Retype the rows from the one containing "curve at (1441, 336)" through the one containing "line at (507, 2230): solid -> dashed", copying each character as it appears.

## [Provided records]
--
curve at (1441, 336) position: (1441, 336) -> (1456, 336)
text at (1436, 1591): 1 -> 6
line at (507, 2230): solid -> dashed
--
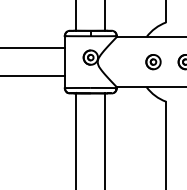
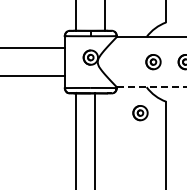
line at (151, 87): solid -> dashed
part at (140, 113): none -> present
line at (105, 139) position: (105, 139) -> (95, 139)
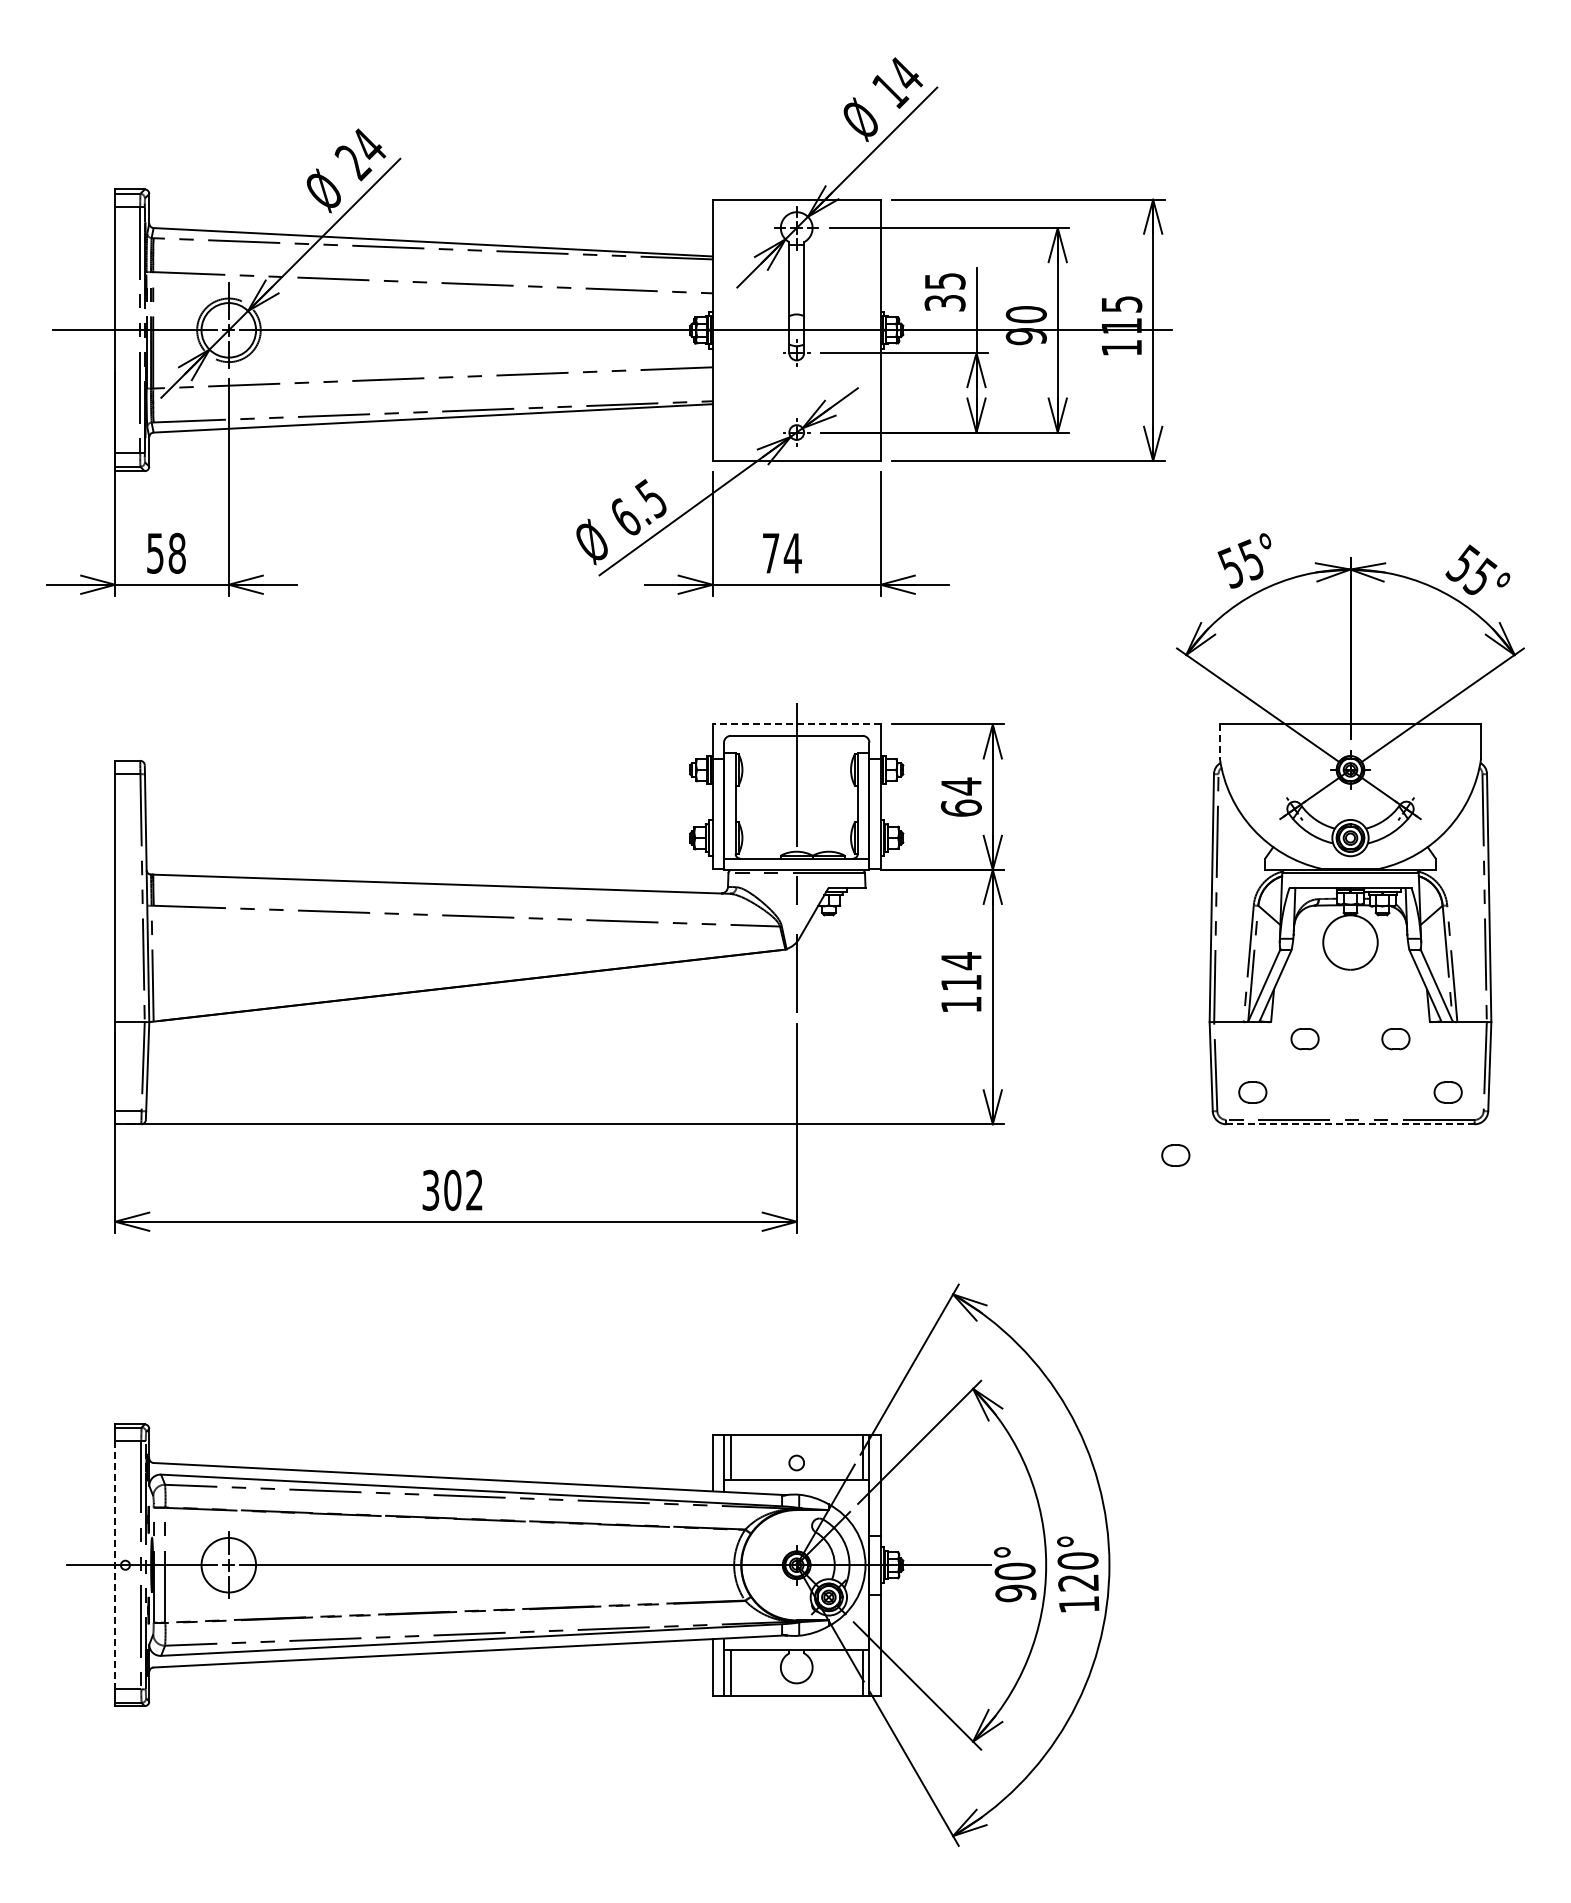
--
## [Result of this exercise]
curve at (1441, 336) position: (1441, 336) -> (1456, 336)
text at (1436, 1591): 1 -> 6
line at (507, 2230): solid -> dashed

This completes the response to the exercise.